I have written too much for too long, as is my wont, and it was probably a silly thing to do. As Nicholas pointed out to me, you obviously weren’t trying to start a discussion with me—you just wanted to tell me you didn’t like me. But I had to respond, if only for myself. I don’t mind speaking for all of us when I say that we have done our best. I am so grateful for this experience—it has made me a fuller person and a more focused artist. I wanted to share that gratitude and the fruits of that discovery process with the community in the form of our exit show. You ask me what I expected. I expected the poets from the anthology that Rachel edited, meeting often with them for coffee and interviews. I expected people who came to some of Derya’s potlucks, or some of Nicholas’s figure drawing sessions. (It should be noted that members of Derya’s knitting group showed up!) I expected people we met in the box, or people that served with me on Wofford’s Women’s Month panel. I expected people from my college town group, or people from the Spartanburg Creative Energy committee. I expected people from SDS, where we hung a show, spoke to classrooms, and helped paint griffins. I expected people from all of the elementary, middle, high and college-level schools that we visited, judging contests and speaking with students. I expected the people we gave our time and efforts to. But I find now in your comment that perhaps they didn’t show up because we are “Northerners” or, more accurately, because we embodied some expression of this difference. I write this letter to ask you to share responsibility with me in a missed connection; it is a two-way street and I did what I thought was appropriate and good.
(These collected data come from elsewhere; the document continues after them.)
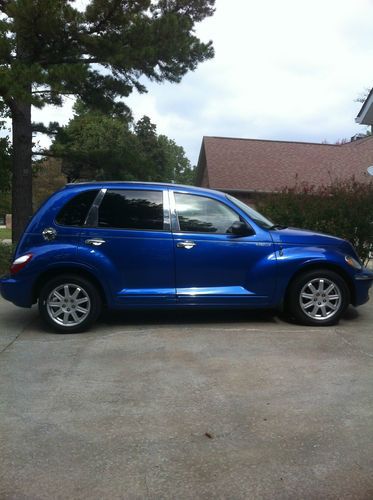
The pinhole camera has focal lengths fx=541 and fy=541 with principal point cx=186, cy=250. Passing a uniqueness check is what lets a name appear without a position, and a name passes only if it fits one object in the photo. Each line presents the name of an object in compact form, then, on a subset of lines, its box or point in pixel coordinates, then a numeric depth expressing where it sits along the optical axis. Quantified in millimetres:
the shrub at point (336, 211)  9844
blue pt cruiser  6246
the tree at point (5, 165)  14422
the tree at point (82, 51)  11703
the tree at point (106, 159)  15750
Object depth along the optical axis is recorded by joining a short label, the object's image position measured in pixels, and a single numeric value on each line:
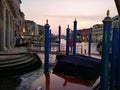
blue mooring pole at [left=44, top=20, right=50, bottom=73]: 4.99
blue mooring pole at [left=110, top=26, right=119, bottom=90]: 3.14
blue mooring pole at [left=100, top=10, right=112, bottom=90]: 2.46
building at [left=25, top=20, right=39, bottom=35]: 51.51
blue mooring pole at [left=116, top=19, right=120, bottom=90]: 3.10
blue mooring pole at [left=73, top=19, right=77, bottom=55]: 6.76
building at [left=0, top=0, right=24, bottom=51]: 9.44
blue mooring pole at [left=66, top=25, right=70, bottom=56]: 6.69
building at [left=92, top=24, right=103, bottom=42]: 64.33
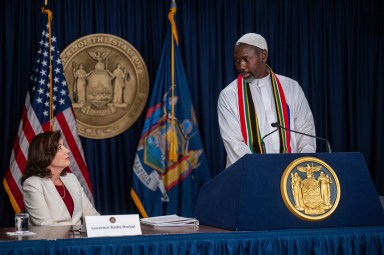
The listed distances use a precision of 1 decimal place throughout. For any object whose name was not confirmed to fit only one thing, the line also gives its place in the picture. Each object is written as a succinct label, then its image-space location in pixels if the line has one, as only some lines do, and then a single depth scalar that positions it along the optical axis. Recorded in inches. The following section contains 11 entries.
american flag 350.1
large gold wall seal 387.7
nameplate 167.7
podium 176.8
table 159.4
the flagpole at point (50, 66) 354.8
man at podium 296.1
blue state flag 376.1
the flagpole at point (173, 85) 371.7
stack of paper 193.2
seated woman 248.3
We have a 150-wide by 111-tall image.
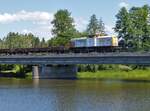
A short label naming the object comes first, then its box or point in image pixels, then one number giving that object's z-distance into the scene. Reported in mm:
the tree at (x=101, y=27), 105534
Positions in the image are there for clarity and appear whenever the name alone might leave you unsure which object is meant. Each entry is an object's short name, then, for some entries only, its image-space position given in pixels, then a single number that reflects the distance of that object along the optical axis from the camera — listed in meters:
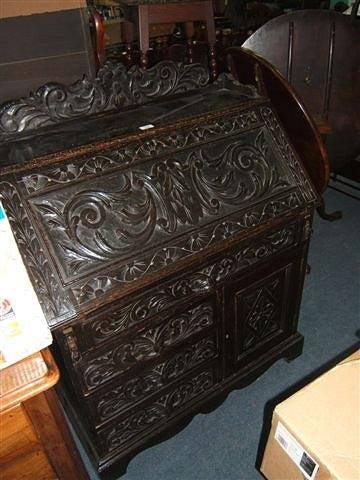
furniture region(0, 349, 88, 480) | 0.66
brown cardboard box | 0.74
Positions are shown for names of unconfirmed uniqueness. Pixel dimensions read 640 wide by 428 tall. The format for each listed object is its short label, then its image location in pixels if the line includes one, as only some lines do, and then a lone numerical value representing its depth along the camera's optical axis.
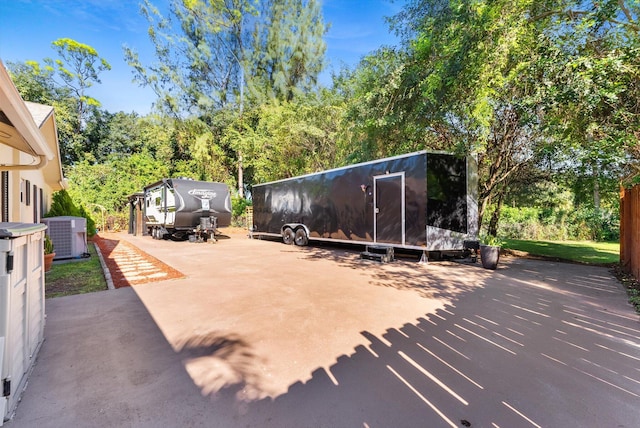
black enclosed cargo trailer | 7.39
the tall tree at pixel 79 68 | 26.81
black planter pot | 6.90
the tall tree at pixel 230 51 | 22.53
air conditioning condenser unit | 8.07
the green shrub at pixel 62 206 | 10.61
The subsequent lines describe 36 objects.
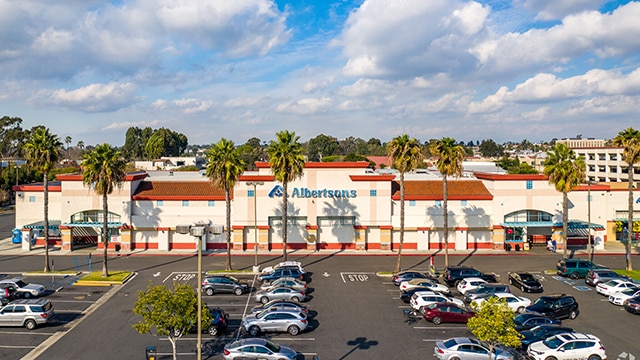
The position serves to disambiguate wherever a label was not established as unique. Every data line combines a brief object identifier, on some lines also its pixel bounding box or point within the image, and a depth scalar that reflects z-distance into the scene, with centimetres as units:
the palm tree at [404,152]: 4682
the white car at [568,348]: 2720
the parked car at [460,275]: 4387
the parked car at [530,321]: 3158
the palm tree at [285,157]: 4838
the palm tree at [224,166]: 4784
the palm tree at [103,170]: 4524
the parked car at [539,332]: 2898
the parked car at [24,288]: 3875
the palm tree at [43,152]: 4575
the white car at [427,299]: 3578
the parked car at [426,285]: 4022
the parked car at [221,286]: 4025
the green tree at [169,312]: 2456
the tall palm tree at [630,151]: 4816
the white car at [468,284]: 4074
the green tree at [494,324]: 2366
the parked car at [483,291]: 3831
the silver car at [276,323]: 3134
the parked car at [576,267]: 4716
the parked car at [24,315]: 3219
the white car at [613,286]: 4048
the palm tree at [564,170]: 4978
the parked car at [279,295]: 3813
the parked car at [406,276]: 4325
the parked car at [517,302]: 3628
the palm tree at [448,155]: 4784
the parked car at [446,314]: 3366
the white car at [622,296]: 3826
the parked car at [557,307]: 3534
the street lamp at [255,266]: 4806
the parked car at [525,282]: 4200
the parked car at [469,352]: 2634
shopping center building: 5838
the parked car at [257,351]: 2586
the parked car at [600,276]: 4366
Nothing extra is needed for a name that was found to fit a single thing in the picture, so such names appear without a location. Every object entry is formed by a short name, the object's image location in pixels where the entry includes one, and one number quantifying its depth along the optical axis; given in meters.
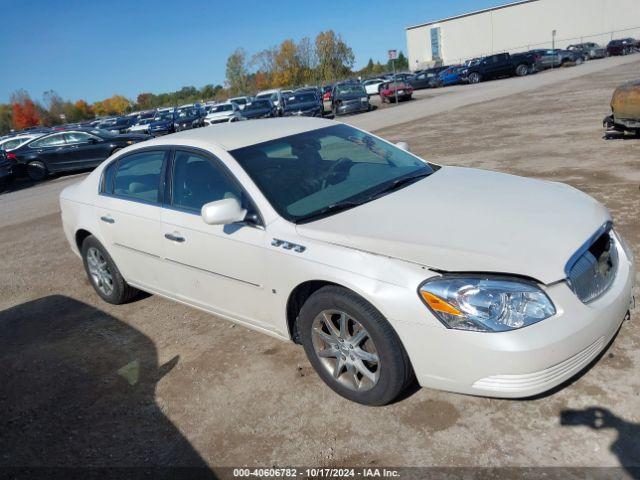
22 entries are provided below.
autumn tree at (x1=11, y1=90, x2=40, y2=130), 95.81
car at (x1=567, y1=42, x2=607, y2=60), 48.75
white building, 65.19
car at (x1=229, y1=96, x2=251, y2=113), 38.97
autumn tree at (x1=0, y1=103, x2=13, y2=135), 89.50
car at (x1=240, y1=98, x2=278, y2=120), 27.54
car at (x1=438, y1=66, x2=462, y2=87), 42.81
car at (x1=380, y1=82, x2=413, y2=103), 33.12
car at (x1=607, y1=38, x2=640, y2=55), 48.84
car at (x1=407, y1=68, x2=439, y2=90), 44.62
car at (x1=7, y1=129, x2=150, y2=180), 17.45
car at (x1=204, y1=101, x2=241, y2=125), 27.17
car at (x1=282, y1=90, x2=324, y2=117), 28.20
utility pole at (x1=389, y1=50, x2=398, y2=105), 29.45
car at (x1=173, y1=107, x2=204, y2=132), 28.80
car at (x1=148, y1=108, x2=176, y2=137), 28.11
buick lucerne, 2.58
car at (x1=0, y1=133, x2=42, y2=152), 19.42
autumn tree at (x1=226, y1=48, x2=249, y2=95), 88.25
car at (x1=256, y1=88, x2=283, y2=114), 29.19
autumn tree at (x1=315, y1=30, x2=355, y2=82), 85.88
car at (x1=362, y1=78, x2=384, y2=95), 43.84
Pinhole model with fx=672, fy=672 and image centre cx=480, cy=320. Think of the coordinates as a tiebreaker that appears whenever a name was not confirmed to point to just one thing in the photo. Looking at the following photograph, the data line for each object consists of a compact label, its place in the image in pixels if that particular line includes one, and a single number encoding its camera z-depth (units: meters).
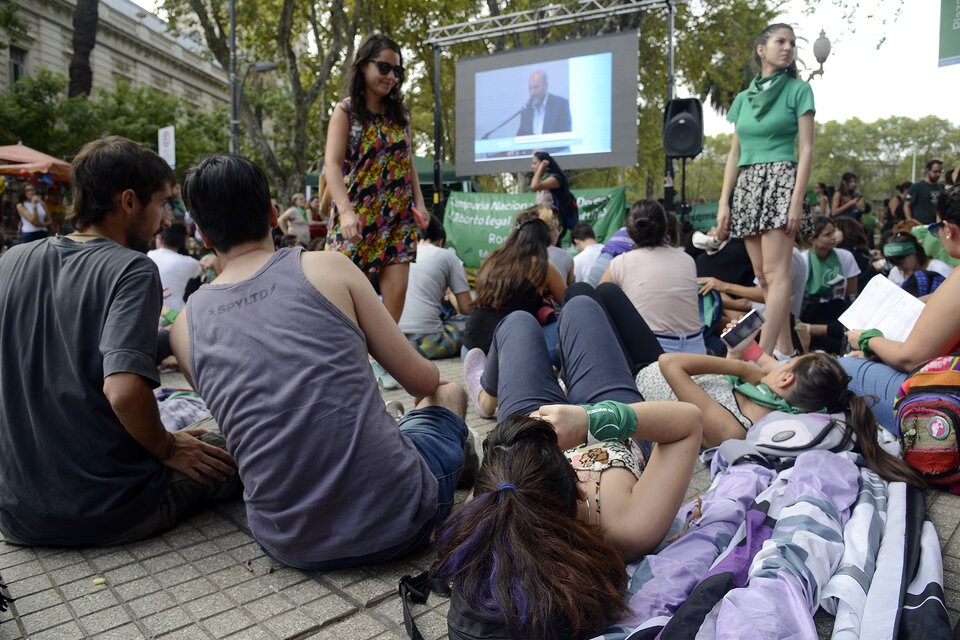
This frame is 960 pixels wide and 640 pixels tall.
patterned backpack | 2.62
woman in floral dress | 4.02
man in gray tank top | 1.91
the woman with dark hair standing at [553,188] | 7.73
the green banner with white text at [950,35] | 6.98
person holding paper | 2.79
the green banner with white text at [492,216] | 9.85
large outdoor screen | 11.24
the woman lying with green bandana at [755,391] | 2.87
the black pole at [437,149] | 11.83
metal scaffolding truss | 10.20
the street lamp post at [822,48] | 6.59
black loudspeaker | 9.20
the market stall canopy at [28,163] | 14.27
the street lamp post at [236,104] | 15.66
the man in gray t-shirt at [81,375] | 2.14
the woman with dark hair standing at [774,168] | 4.33
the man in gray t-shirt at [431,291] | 5.92
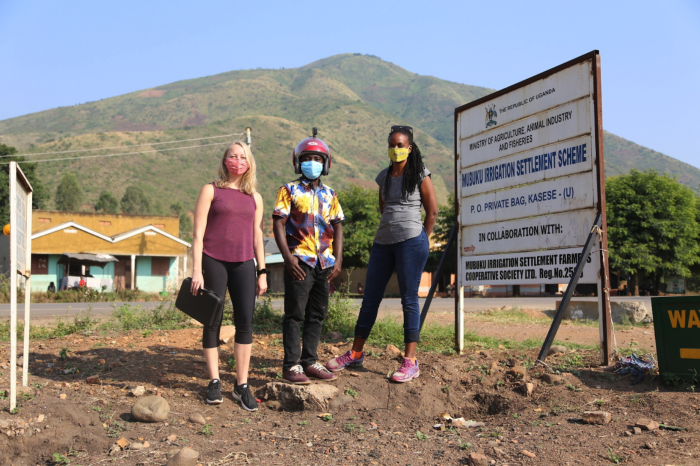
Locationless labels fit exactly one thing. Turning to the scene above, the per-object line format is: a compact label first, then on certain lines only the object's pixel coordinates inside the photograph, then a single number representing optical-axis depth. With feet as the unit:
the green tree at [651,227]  113.29
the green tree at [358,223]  114.62
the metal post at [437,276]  19.15
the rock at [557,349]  18.22
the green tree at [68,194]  229.66
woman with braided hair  14.76
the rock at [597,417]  11.10
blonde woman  13.14
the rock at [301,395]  13.34
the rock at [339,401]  13.46
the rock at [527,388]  13.69
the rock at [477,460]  9.37
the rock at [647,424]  10.48
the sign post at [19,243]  11.63
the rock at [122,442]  10.77
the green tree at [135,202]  253.65
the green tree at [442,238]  120.98
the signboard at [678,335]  13.05
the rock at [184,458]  9.47
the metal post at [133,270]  115.15
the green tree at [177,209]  265.95
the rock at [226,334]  20.40
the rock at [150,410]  12.08
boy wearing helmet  14.12
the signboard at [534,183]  15.78
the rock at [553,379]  14.16
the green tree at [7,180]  126.21
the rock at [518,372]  14.61
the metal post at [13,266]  11.50
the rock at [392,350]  17.24
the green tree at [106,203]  238.27
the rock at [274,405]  13.52
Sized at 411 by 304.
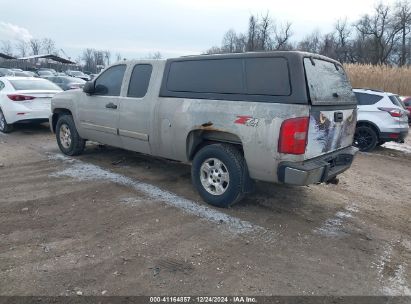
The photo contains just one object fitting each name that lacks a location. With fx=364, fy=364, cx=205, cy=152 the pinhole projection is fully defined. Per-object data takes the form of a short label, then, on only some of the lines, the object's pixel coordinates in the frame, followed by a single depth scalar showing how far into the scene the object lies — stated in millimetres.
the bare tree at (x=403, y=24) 55781
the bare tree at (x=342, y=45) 65625
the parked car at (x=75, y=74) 38459
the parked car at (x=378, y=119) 9272
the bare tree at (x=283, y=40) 68856
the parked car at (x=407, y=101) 14766
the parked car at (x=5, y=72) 27358
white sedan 9375
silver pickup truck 4109
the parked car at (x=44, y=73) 36556
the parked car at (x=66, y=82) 17406
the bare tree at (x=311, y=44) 75900
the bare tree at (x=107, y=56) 96062
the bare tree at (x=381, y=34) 57625
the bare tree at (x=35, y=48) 87500
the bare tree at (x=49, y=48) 88188
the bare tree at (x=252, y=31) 66919
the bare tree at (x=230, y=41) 79019
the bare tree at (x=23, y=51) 87188
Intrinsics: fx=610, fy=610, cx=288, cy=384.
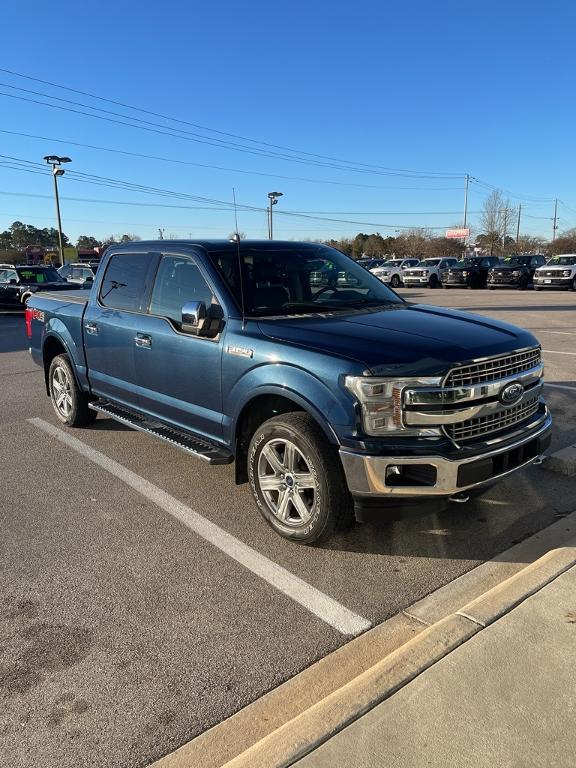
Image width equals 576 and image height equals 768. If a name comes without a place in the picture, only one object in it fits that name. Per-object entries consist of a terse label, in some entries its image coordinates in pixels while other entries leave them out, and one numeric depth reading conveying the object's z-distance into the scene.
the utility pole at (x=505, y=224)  79.38
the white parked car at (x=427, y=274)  35.91
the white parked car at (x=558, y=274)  29.89
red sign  82.88
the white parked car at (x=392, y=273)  38.33
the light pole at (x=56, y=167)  32.34
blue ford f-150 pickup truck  3.23
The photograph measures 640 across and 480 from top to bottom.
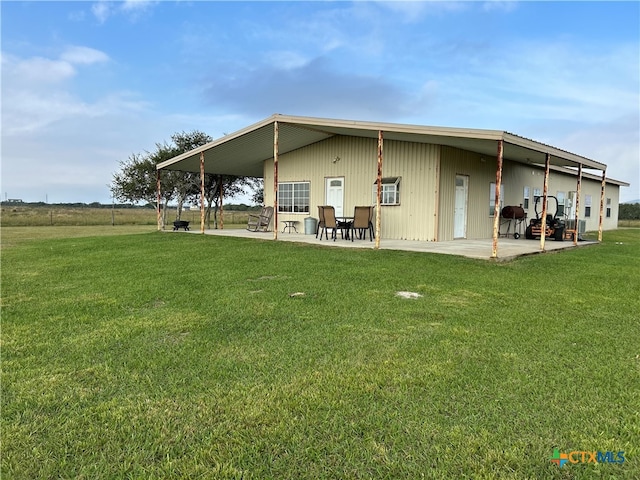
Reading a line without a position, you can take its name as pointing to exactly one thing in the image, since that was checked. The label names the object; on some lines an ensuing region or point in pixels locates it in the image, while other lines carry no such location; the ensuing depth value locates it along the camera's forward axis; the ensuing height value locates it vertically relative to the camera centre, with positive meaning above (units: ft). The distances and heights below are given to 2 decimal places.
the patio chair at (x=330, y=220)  35.47 -0.59
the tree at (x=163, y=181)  70.49 +5.60
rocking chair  48.43 -0.97
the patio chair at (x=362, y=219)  34.88 -0.45
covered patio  26.96 +5.96
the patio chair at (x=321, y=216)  36.06 -0.32
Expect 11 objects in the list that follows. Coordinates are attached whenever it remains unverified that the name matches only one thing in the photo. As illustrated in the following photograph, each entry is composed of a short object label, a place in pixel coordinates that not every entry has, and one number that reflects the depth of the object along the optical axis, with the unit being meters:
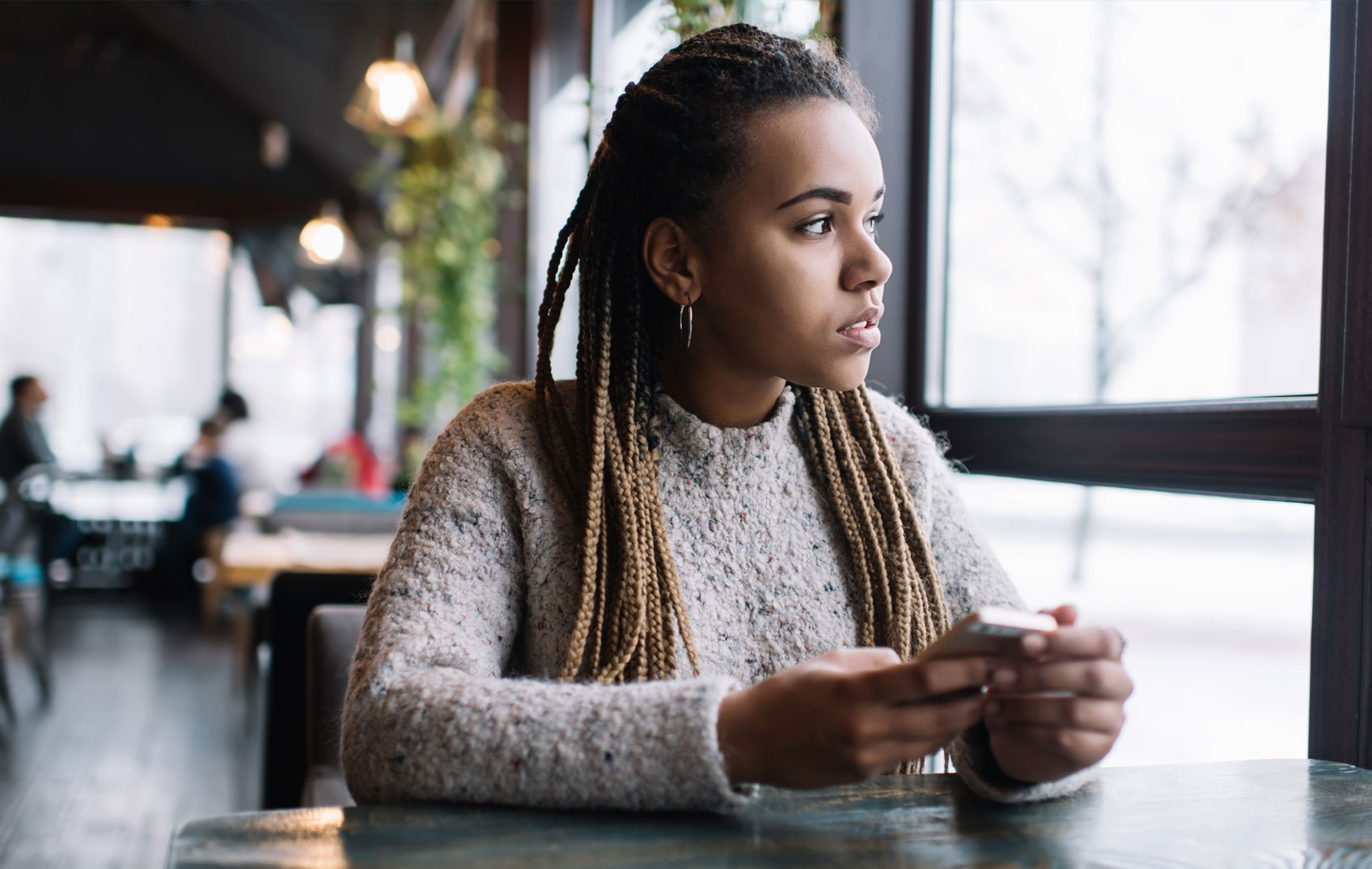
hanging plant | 4.82
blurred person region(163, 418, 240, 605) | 6.87
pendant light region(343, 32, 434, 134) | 4.55
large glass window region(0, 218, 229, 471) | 8.62
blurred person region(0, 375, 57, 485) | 6.24
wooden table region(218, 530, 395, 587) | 3.04
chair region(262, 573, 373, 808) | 1.91
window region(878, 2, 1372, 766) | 1.08
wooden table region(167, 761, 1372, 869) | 0.71
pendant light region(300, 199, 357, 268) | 7.36
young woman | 0.87
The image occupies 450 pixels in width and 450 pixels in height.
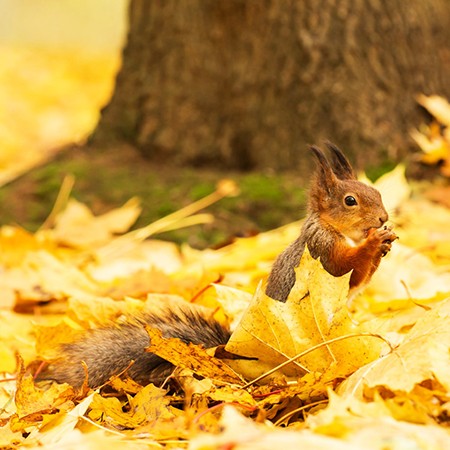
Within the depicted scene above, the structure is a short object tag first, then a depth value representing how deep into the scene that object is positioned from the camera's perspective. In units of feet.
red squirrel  11.98
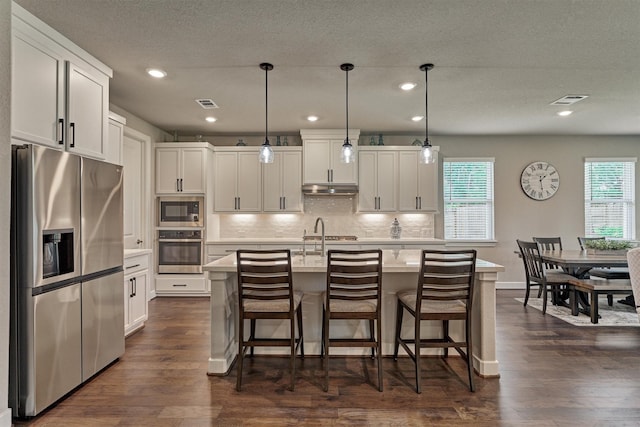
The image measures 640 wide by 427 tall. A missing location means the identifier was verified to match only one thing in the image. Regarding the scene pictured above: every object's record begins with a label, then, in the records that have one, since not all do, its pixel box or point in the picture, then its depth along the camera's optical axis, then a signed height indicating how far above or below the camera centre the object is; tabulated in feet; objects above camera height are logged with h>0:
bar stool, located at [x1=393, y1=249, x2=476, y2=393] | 8.68 -1.86
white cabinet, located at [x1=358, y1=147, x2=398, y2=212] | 19.15 +2.09
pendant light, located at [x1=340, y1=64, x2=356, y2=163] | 11.41 +1.99
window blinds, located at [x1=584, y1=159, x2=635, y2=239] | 20.61 +0.96
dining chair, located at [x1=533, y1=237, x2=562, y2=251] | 17.75 -1.41
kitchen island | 9.44 -2.67
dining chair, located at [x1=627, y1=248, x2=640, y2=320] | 8.56 -1.33
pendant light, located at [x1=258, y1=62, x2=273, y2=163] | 10.82 +1.99
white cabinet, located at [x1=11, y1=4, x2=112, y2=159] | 7.96 +3.15
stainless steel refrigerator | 7.34 -1.31
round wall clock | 20.52 +2.04
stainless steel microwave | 18.37 +0.19
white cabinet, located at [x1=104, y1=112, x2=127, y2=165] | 12.39 +2.72
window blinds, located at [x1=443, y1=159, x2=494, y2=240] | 20.67 +0.92
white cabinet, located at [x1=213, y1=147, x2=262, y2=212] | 19.33 +1.86
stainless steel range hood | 18.66 +1.37
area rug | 13.83 -4.15
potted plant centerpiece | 15.74 -1.47
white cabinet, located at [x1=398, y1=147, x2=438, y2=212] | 19.19 +1.66
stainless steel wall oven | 18.26 -1.80
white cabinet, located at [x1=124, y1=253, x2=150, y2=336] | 12.44 -2.72
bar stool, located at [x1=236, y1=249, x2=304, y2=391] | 8.65 -1.86
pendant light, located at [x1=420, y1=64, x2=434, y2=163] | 11.39 +2.00
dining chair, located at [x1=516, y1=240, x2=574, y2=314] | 15.31 -2.63
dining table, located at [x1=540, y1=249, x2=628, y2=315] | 14.07 -1.85
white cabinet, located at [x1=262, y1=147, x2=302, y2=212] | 19.21 +1.79
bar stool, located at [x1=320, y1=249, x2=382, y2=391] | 8.65 -1.83
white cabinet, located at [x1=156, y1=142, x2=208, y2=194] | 18.40 +2.55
I tried to answer the question I put forth in the beginning of this letter through my actions here. I still invite you to disagree with the way I have done it, but next time, leave your name.

Sincerely,
Arielle Angel

Posted in Blog

One Response

  1. Ginna

    Dear Arielle,
    I think you rock.
    Thanks for having the courage, conviction, and concern (oooh! alliteration!) to engage your detractors and tell it like you see it. I wouldn’t be surprised if “A” is a little jealous of these qualities — if that jealousy was the motivation for the comment that hurt you.